Continued from yesterday’s post…
As time went on, the settlers became “desperate”. Cattle were dying, after all. In the settlers’ minds, that was certainly enough cause to threaten mass murder.
Humboldt Times, June 16, 1855-Re: Incompetent Indian Agent –Henley -Col. Henly—to the San Francisco Herald, we acknowledge .. indebted for the aid.. in search of said officer, the Superintendent of Indians in California. Rumor has it that there is such an office… He has been written to, beseeched and entreated to take some steps to relieve our section of the troublesome Indians that infest it… Such a state of affairs cannot last, our citizens will be compelled to take up arms and exterminate every Indian against which suspicions are directed. To the “memorable seven” at Orleans Bar, we are more than half inclined to tender an apology for our castigation for their course, and in doing so divest ourselves of that sympathy and pity we once entertained for the Indian [author’s note, I so wish I knew what this refers to…]

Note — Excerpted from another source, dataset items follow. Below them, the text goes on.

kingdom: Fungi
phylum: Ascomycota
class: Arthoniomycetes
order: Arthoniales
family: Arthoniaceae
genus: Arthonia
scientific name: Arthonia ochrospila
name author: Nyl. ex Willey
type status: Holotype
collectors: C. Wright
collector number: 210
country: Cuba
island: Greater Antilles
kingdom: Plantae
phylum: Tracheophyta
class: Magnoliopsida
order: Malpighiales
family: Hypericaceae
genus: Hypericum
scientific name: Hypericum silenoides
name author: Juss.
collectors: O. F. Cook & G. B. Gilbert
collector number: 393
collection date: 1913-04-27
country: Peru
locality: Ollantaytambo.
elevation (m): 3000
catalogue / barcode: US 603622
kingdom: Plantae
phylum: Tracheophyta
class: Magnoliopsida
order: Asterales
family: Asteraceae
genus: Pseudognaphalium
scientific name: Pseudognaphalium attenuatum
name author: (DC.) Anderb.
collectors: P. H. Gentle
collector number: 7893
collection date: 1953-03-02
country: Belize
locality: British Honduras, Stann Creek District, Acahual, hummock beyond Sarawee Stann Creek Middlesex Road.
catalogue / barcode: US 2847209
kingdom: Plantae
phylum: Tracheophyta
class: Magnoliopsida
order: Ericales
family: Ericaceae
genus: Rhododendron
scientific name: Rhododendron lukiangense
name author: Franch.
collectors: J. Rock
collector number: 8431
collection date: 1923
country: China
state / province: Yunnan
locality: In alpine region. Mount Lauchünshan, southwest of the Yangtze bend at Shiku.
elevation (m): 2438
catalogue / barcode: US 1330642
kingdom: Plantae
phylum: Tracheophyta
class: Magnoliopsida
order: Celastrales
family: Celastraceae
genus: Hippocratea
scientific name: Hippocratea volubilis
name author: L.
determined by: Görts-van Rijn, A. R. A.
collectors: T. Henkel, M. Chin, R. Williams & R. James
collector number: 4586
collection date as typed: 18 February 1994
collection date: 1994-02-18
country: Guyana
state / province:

In response, most likely, to the citizens’ cries for “help”, the Federal government chose an area at the mouth of the Klamath River for a new reservation. It was, put bluntly, the crappiest location around, and unlikely to be wanted to white settlers in the near future, if ever. At the Klamath, the natives would be “safe” and out of the way of encroaching whites.
Humboldt Times, January 12, 1856–New Klamath Reservation-Response Klamath Reservation—By reference to our Washington news, it would seen that a strip of land on the Klamath… has been reserved by order of the President as a military reservation for the Indians…. we certainly approve of this one selected in our neighboring county. The tract selected will not be required by white people for years if ever, and the great river.. will supply the natives with the greater portion of their food. The difficultly.. will arise when the agent attempts to collect the surrounding tribes within the limits of the Reservation. They are much attached to their old homes and manner of living and have not the clearest conceptions of the obligations of treaties and promises.